Consistent with our community values, the Chapel Hill Police Department has been reaching out to engage residents in planning for the future. They have recently engaged in an open and public process of strategic planning and are implementing those plans in their operations. The department worked actively with the Town's Justice In Action Committee in that process. Police staff worked with me and the Town Council to establish the Community Policing Advisory Committee recently appointed by the Town Council. A Police Captain volunteered to staff the Justice In Action Committee. They have recently initiated a Citizens Police Academy to acquaint residents with police policy and operations.
I believe that Chief Blue, Assistant Chiefs Vereen and Overton and Senior Legal Advisor Tiffanie Sneed comprise the best police management team available to any community. I look forward to working with them to making our way to the future in policing our community.
Chief Blue and I have met with the editor of the News and Observer to discuss a new media relations policy. He recommended the Raleigh Police Department policy as one that worked well. In a conversation with him, he pointed out some ways it could be improved. We have written a revised policy based on that feedback. It is attached to the report from Chief Blue. We have also shared this policy with representatives of the Herald-Sun and WCHL. They endorsed the new policy and stated that their working relationships with the Chapel Hill Police had always been excellent and professional. I have directed the Town's Emergency Management Director in the Fire Department to adapt this policy for all emergency response situations. We will continue to work with local media to improve our relationship.

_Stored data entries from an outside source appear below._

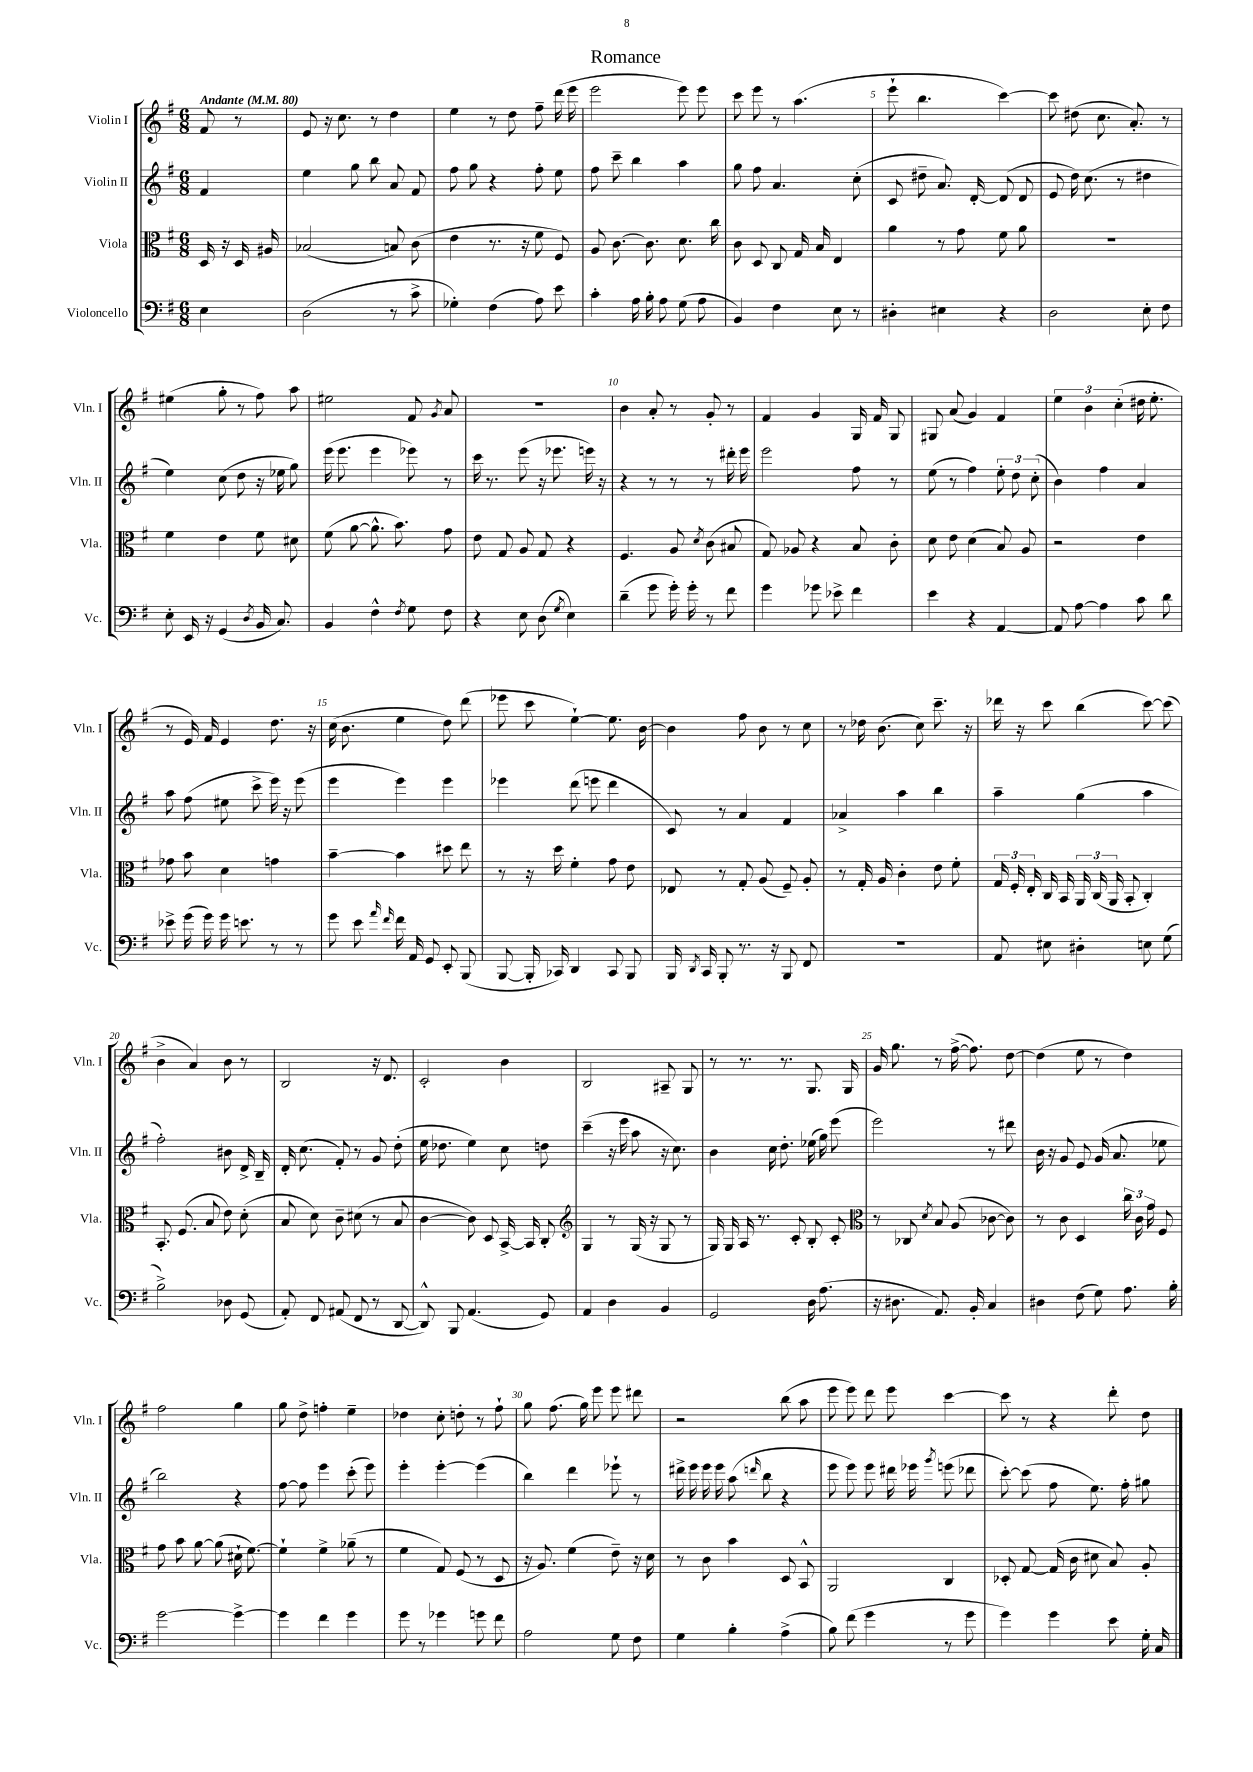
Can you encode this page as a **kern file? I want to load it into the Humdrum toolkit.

**kern	**kern	**kern	**kern
*part4	*part3	*part2	*part1
*staff4	*staff3	*staff2	*staff1
*I"Violoncello	*I"Viola	*I"Violin II	*I"Violin I
*I'Vc.	*I'Vla.	*I'Vln. II	*I'Vln. I
*clefF4	*clefC3	*clefG2	*clefG2
*k[f#]	*k[f#]	*k[f#]	*k[f#]
*M6/8	*M6/8	*M6/8	*M6/8
*MM80	*MM80	*MM80	*MM80
=	=	=	=
!	!	!	!LO:TX:a:B:t=Andante
4E\	16D/	4f#/	8f#/
.	16r	.	.
.	16D/	.	8r
.	16A#X/	.	.
=1	=1	=1	=1
(2D\	(2B-X/	4ee\	8e/
.	.	.	16r
.	.	.	8.cc\
.	.	8gg\	.
.	.	8bb\	8r
8r	8Bn/)	8a/	4dd\
8c^\	(8c\	8f#/	.
=2	=2	=2	=2
4G-X'\)	4e\	8ff#\	4ee\
.	.	8gg\	.
(4F#\	8.r	4r	8r
.	.	.	8dd\
.	16r	.	.
8A\)	8f#\	8ff#'\	8ff#~\
8e\	8F#/)	8ee\	(16ddd\
.	.	.	16eee\
=3	=3	=3	=3
4c'\	8A/	8ff#\	2eee\
.	[8.c\	8ccc~\	.
16A\	.	4bb\	.
16B'\	8.c\]	.	.
8A\	.	.	.
(8G\	8.d\	4aa\	8eee\)
8A\	.	.	8eee\
.	16cc\	.	.
=4	=4	=4	=4
4BB/)	8c\	8gg\	8ccc\
.	8D/	8ff#\	8eee\
4F#\	8C/	4.a/	8r
.	16G/	.	(4.aa\
.	16B/	.	.
8E\	4E/	.	.
8r	.	(8cc'\	.
=5	=5	=5	=5
4D#X'\	4a\	8c/	8eee`\
.	.	8dd#X~\	4.bb\
4E#X\	8r	8.a/)	.
.	8g\	.	.
.	.	[16d'/	.
4r	8f#\	(8d/]	[4ccc\)
.	8a\	8d/	.
=6	=6	=6	=6
2D\	2.r	8e/	8ccc\]
.	.	16dd\)	(8dd#X\
.	.	(8.cc\	.
.	.	.	8.cc\
.	.	8r	.
.	.	.	8.a'/)
8E'\	.	4dd#X\	.
8F#\	.	.	8r
!!LO:LB:g=z
=7	=7	=7	=7
8E'\	4f#\	4ee\)	(4ee#X\
16EE/	.	.	.
16r	.	.	.
(4GG/	4e\	(8cc\	8gg'\
.	.	8dd\	8r
8qD/	.	.	.
16BB/	8f#\	16r	8ff#\)
8.C/)	.	16ee-X\	.
.	8d#X\	8gg\)	8aa\
=8	=8	=8	=8
4BB/	(8f#\	(16eee\	2ee#X\
.	.	8.eee\	.
.	[8a\	.	.
4F#^^\	8.a^^\]	4eee\	.
.	8.b\)	.	.
8qF#/	.	.	.
8G\	.	8eee-X\)	8f#/
.	.	.	8qg/
8F#\	8g\	8r	8a/
=9	=9	=9	=9
4r	8e\	16ccc\	2.r
.	.	8.r	.
.	8G/	.	.
8E\	8A/	(8eee\	.
(8D\	8G/	16r	.
.	.	8.eee-X\	.
8qG/	.	.	.
4E\)	4r	.	.
.	.	16eeen\)	.
.	.	16r	.
=10	=10	=10	=10
(4d~\	4.F#/	4r	4b\
8g\	.	8r	8a'/
16g'\)	8A/	8r	8r
16g'\	.	.	.
.	8qd/	.	.
8r	(8c\	8r	8g'/
8f#\	8B#X/	16ddd#X'\	8r
.	.	16eee\	.
=11	=11	=11	=11
4g\	8G/)	2eee\	4f#/
.	8A-X/	.	.
8g-X\	4r	.	4g/
8e-X^\	.	.	.
4f#\	8B/	8ff#\	16G/
.	.	.	16f#/
.	8c'\	8r	8G/
=12	=12	=12	=12
4e\	8d\	(8ee\	8G#X/
.	8e\	8r	(8a/
4r	(4d\	4ff#\)	4g/)
[4AA/	8B/)	12ee'\	4f#/
.	.	12dd\	.
.	8A/	.	.
.	.	(12cc'\	.
=13	=13	=13	=13
8AA/]	2r	4b\)	6ee\
[8A\	.	.	.
.	.	.	6b\
4A\]	.	4ff#\	.
.	.	.	(6cc'\
8c\	4e\	4a/	16dd#X\
.	.	.	8.ee'\
8d\	.	.	.
!!LO:LB:g=z
=14	=14	=14	=14
8e-X^\	8g-X\	8aa\	8r
(16g\	8b\	(8ff#\	16e/)
16g\)	.	.	16f#/
16g\	4d\	8ee#X\	4e/
8.en\	.	.	.
.	.	8ccc^\	.
8r	4gn\	16eee\)	8.dd\
.	.	16r	.
8r	.	(8eee\	.
.	.	.	16r
=15	=15	=15	=15
8g\	[4b~\	4eee\	(16cc\
.	.	.	8.b\
8e\	.	.	.
16qqa/	.	.	.
16qqf#/	.	.	.
16f#\	4b\]	4eee\)	4ee\
16AA/	.	.	.
8GG/	.	.	.
8EE'/	8dd#X\	4eee\	8dd\)
(8BBB/	8ee\	.	(8ddd\
=16	=16	=16	=16
[8BBB/	8r	4eee-X\	8eee-X\
16BBB'/]	16r	.	8ccc\
16CC-X/)	16dd\	.	.
4DD/	4f#'\	(8ddd\	[4ee`\)
.	.	8eeen\	.
8CC-/	8g\	4ddd\	8.ee\]
8BBB/	8e\	.	.
.	.	.	[16b\
=17	=17	=17	=17
16BBB/	8E-X/	8c/)	4b\]
8qDD/	.	.	.
16CC/	.	.	.
8BBB'/	8r	8r	.
8.r	8G'/	4a/	8ff#\
.	(8A/	.	8b\
16r	.	.	.
8BBB/	8F#~/)	4f#/	8r
8FF#/	8A'/	.	8cc\
=18	=18	=18	=18
2.r	8r	4a-X^/	8r
.	16G'/	.	16dd-X\
.	16A/	.	(8.b\
.	4c'\	4aa\	.
.	.	.	8cc\)
.	8e\	4bb\	8.ccc~\
.	8f#'\	.	.
.	.	.	16r
=19	=19	=19	=19
8AA/	24G/	4aa~\	16ddd-X\
.	24F#'/	.	.
.	.	.	16r
.	24E'/	.	.
8E#X\	16C/	.	8ccc\
.	16BB/	.	.
4D#X'\	24AA/	(4gg\	(4bb\
.	(24C/	.	.
.	24AA/	.	.
.	8BB'/	.	.
8En\	4C'/)	4aa\	[8ccc\)
(8G\	.	.	(8ccc\]
!!LO:LB:g=z
=20	=20	=20	=20
2B^\)	8.BB'/	2ff#'\)	4b^\
.	(8.F#/	.	.
.	.	.	4a/)
.	8B/	.	.
8D-X\	8e\)	8b#X\	8b\
(8GG/	(8d'\	16d^/	8r
.	.	16B~/	.
=21	=21	=21	=21
8AA'/)	8B/	16d'/	2B/
.	.	(8.cc\	.
8FF#/	8d\)	.	.
(8AA#X/	8c~\	8f#'/)	.
8FF#/	(8d#X\	8r	.
8r	8r	8g/	16r
.	.	.	8.d/
[8DD/	8B/	(8dd'\	.
=22	=22	=22	=22
8DD^^/])	[4c\	16ee\	2c'/
.	.	8.dd-X\	.
8BBB/	.	.	.
(4.AA/	8c\])	4ee\)	.
.	8D/	.	.
.	[16BB^/	8cc\	4b\
.	16BB/]	.	.
8GG/)	8C'/	8ddn\	.
=23	=23	=23	=23
*	*clefG2	*	*
4AA/	4G/	(4ccc~\	2B/
4D\	8r	16r	.
.	.	16eee\	.
.	(16G/	8aa\	.
.	16r	.	.
4BB/	8G/	16r	8A#X~/
.	.	8.cc\)	.
.	8r	.	8G/
=24	=24	=24	=24
2GG/	16G/)	4b\	8r
.	16G/	.	.
.	16A/	.	8.r
.	8.r	.	.
.	.	16cc\	.
.	.	8.dd'\	8.r
.	8c'/	.	.
16D\	8B'/	(16ee-X\	8.G/
(8.A\	.	16gg\)	.
.	8c'/	(8eee\	.
.	.	.	16G/
=25	=25	=25	=25
*	*clefC3	*	*
16r	8r	2eee\)	16g/
8.D#X\	.	.	8.gg\
.	8C-X/	.	.
.	8qd/	.	.
8.AA/)	8B/	.	8r
.	(8A/	.	([16ff#^\
16BB'/	.	.	8.ff#\])
4C/	[8c-X\	8r	.
.	8c-\])	8ddd#X\	[8dd\
=26	=26	=26	=26
4D#X\	8r	16b\	(4dd\]
.	.	16r	.
.	8c\	8g/	.
(8F#\	4D/	8e/	8ee\
8G\)	.	(16g/	8r
.	.	8.a/	.
8.A\	24cc\	.	4dd\)
.	24c\	.	.
.	24g\	.	.
.	8F#/	8ee-X\	.
16B'\	.	.	.
!!LO:LB:g=z
=27	=27	=27	=27
[2g\	8g\	2bb\)	2ff#\
.	8b\	.	.
.	[8a\	.	.
.	(8a\]	.	.
4g^\_	16d#X`\	4r	4gg\
.	[8.f#\)	.	.
=28	=28	=28	=28
4g\]	4f#`\]	[8ff#\	8gg\
.	.	8ff#\]	8dd^\
4f#\	4f#^\	4eee\	4ffn'\
4g\	(8a-X~\	(8ccc'\	4ee~\
.	8r	8eee\)	.
=29	=29	=29	=29
8g\	4f#\	4eee'\	4dd-X\
8r	.	.	.
4g-X\	8G/)	[4eee'\	8cc'\
.	(8F#/	.	8ddn'\
8gn\	8r	(4eee\]	8r
8f#\	8D/	.	8ff#`\
=30	=30	=30	=30
2A\	16r	4bb\)	8gg\
.	8.A/)	.	.
.	.	.	(8.ff#\
.	(4f#\	4ddd\	.
.	.	.	16gg\)
.	.	.	8eee\
8G\	8e~\)	8eee-X`\	8eee\
8F#\	16r	8r	8ddd#X\
.	16d\	.	.
=31	=31	=31	=31
4G\	8r	16ddd#X^\	2r
.	.	16eee\	.
.	8c\	16eee\	.
.	.	16eee\	.
4B'\	4b\	(8aa\	.
.	.	16qqdddn/	.
.	.	8bb\	.
(4A^\	8D/	4r	(8bb\
.	8BB^^/	.	8aa\
=32	=32	=32	=32
8B\)	2AA/	8eee\	8eee\
(8f#\	.	8eee\)	8eee\)
4g\	.	8eee\	8ddd\
.	.	16ddd#X\	8eee\
.	.	16eee-X\	.
.	.	8qggg/	.
8r	4C/	(8eeen\	[4ccc\
8g\	.	8ddd-X\	.
=33	=33	=33	=33
4g\)	8D-X'/	[8ccc'\)	8ccc\]
.	[8G/	(8ccc\]	8r
4g\	(16G/]	8ff#\	4r
.	16c\	.	.
.	8d#X\	8.ee\)	.
8e\	8B/)	.	8ddd'\
.	.	16ff#'\	.
16G'\	8A'/	8gg#X\	8dd\
16C/	.	.	.
==	==	==	==
*-	*-	*-	*-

We will engage the best professionals to assist us in identifying and adopting best practices for policing in the future to help us develop and enhance our policies. This is critical as we have grown from a village to a small city with the same challenges as our larger neighbors in the Triangle. We will seek public involvement in this process so these policies are based on community expectations and our organizational values.
We will work with the Community Policing Advisory Committee and the Justice In Action Committee to mutually design a process for talking about how we enhance community and police relations, learning from our recent experiences and building mutual trust and respect.
I have discussed with Chief Blue, Assistant Chiefs Overton and Vereen and Senior Legal Advisor Sneed the need for us to review the manner in which we communicate during such situations in the future and how I use that information to keep the Mayor and Town Council informed.
I recommend that the Council adopt the attached resolution to
- Receive and refer this report and all of its attachments to the Community Policing Advisory Committee.
- Request the Committee to study the report and provide comment and advice to the Chief of Police and Town Manager in the development of policies that reflect community expectations as it deems appropriate and in accordance with the Committee's charge with regard to organizational matters and procedures.
- Request that the Committee consider steps it determines are reasonable and appropriate to take to fulfill its role as a liaison to enhance community and police relations for the future in light of the matters discussed in the report and provide a report back to the Council at the March 26, 2012 Council meeting.